Maximum Bob Hearts The PTFOA

Edward Niedermeyer
by Edward Niedermeyer
maximum bob hearts the ptfoa

Based on an Autoweek account it seems that not everyone at GM fears the reaper. Bob Lutz clearly doesn’t, meaning a thousand maximum sycophants are going to have to learn a joke that doesn’t involve the government being here to help. At a recent Automotive Press Association luncheon Lutz characterized the PTFOA’s influence as “benevolent oversight and two-way communication between Washington and the auto industry.” And who doesn’t like a good listener with deep pockets? As Lutz delicately puts it, “jeez, it only took 30 years for somebody to finally figure it out.” So when did Mr “Global Warming’s A Crock Of Shit” become such a fan of soft socialism?

According to Autoweek, Lutz “began to warm to the task-force members when they visited Detroit and seemed more interested in the 560-hp Cadillac CTS coupe than in GM’s more economical offerings. ‘That was sort of the moment that I began to take heart,’” Lutz reportedly said. Really Bob? You sure it wasn’t the moment you found out that the taxpayer investment in GM would top $50 billion? Or how about the moment you decided to quit? Unless the much-rumored “Pelosimobiles” turn out to be 560hp CTS coupes, this one will stay filed under “cheap talk on the way out the door.”

Join the conversation
4 of 15 comments
  • Stein X Leikanger Stein X Leikanger on May 29, 2009

    I doubt Lutz has retained his flight status for the Alpha trainer - that would take some really nice connections, Banana Republic style. Reality looks better with the political glasses off. Since private enterprise in Detroit blew the place up, they went crawling and (eventually) driving to D.C. to beg - please, please, please - for help. D.C. responded. No - the gummint isn't going to decide what cars to build, it's just trying to salvage something from the wreckage that Wagoner and Lutz created. Saving GM is a sinkhole - should have just been left alone. (When private investors walk away, you know there's nothing to salvage.) The fact that the new crew in D.C. get this millstone around its neck is not their doing. At any rate, methinks what's happening to the world auto industry is actually a good thing. Cars and mobility will be a lot more fun a few years from now.

  • Reclusive_in_nature Reclusive_in_nature on May 29, 2009

    If GM made a 560HP car for about 16K they'd mop the floor with Toyota. I'd buy two just in case our dickless, oops I meant fearless leaders tried to outlaw them. Anyone know whether or not it'd be illegal to buy CAFE-compromised cars, replace/modify the engines for performance, and resell them for a profit? Sounds like a potentially lucrative business.

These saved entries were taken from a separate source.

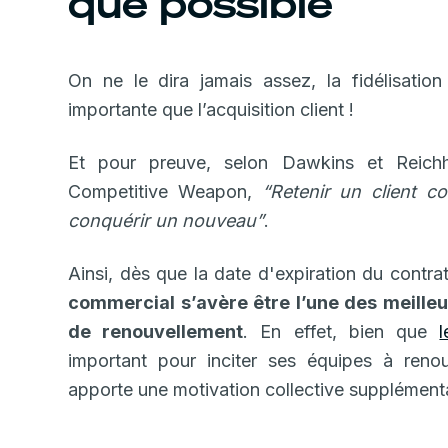
que possible
On ne le dira jamais assez, la fidélisation
importante que l’acquisition client !
Et pour preuve, selon Dawkins et Reich
Competitive Weapon,
“Retenir un client c
conquérir un nouveau”
.
Ainsi, dès que la date d'expiration du contr
commercial s’avère être l’une des meille
de renouvellement
. En effet, bien que
important pour inciter ses équipes à renou
apporte une motivation collective supplémenta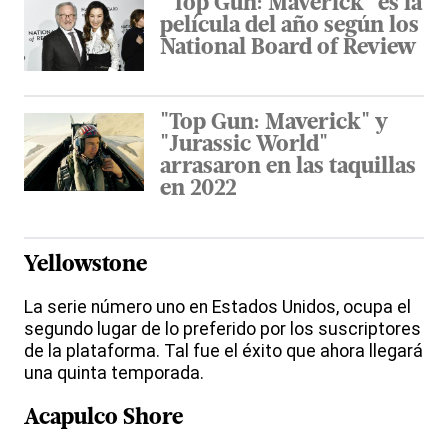
“Top Gun: Maverick" es la
película del año según los
National Board of Review
"Top Gun: Maverick" y
"Jurassic World"
arrasaron en las taquillas
en 2022
Yellowstone
La serie número uno en Estados Unidos, ocupa el
segundo lugar de lo preferido por los suscriptores
de la plataforma. Tal fue el éxito que ahora llegará
una quinta temporada.
Acapulco Shore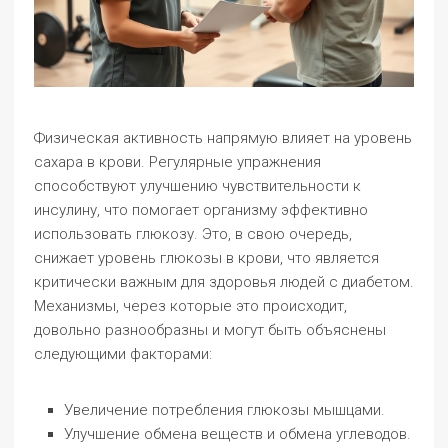
Физическая активность напрямую влияет на уровень
сахара в крови. Регулярные упражнения
способствуют улучшению чувствительности к
инсулину, что помогает организму эффективно
использовать глюкозу. Это, в свою очередь,
снижает уровень глюкозы в крови, что является
критически важным для здоровья людей с диабетом.
Механизмы, через которые это происходит,
довольно разнообразны и могут быть объяснены
следующими факторами:
Увеличение потребления глюкозы мышцами.
Улучшение обмена веществ и обмена углеводов.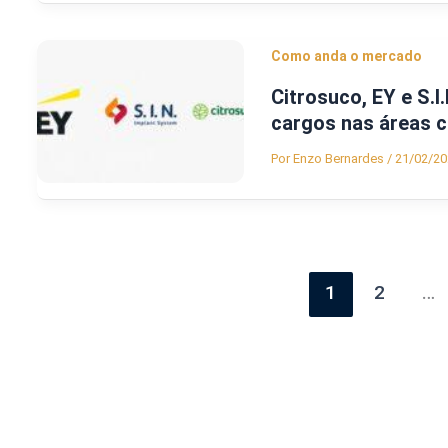
Como anda o mercado
Citrosuco, EY e S.
cargos nas áreas co
Por
Enzo Bernardes
/
21/02/20
1
2
…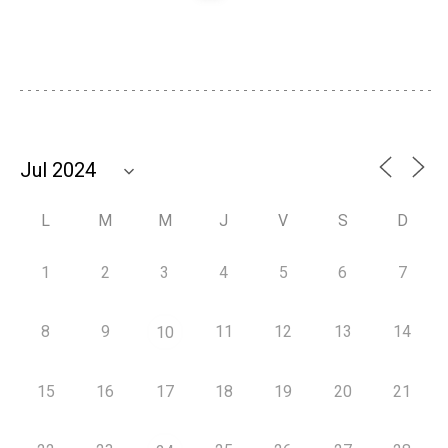
L
M
M
J
V
S
D
1
2
3
4
5
6
7
8
9
11
12
13
14
10
15
16
17
18
19
20
21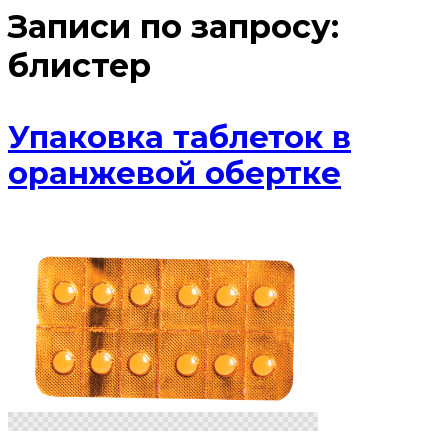
Записи по запросу:
блистер
Упаковка таблеток в
оранжевой обертке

  • KixStart KixStart on May 29, 2009

    reclusive_in_nature, GM has a tough time building a 120hp Cobalt for $16K. Stein, In a recent interview, El Lutzbo said he had sold the Alpha. He said something to the effect, times are tough and one must economize where one can. He said he kept his other jet. Tough times, indeed, when you're down to just one personal jet.

  • Shaker Shaker on May 29, 2009

    The depth of the tragedy created by unbridled greed and stupidity makes the efforts to reverse it seem even more like "socialism". Unfortunately, the adage "In for a penny... in for a pound" applies here. If the PTFOA gives up now, what was it for? They have to finish what they started, no matter how convoluted the mess gets. It's getting ugly now; I pray that the desired result (a smaller, yet independent auto industry) is achieved, despite the naysayers.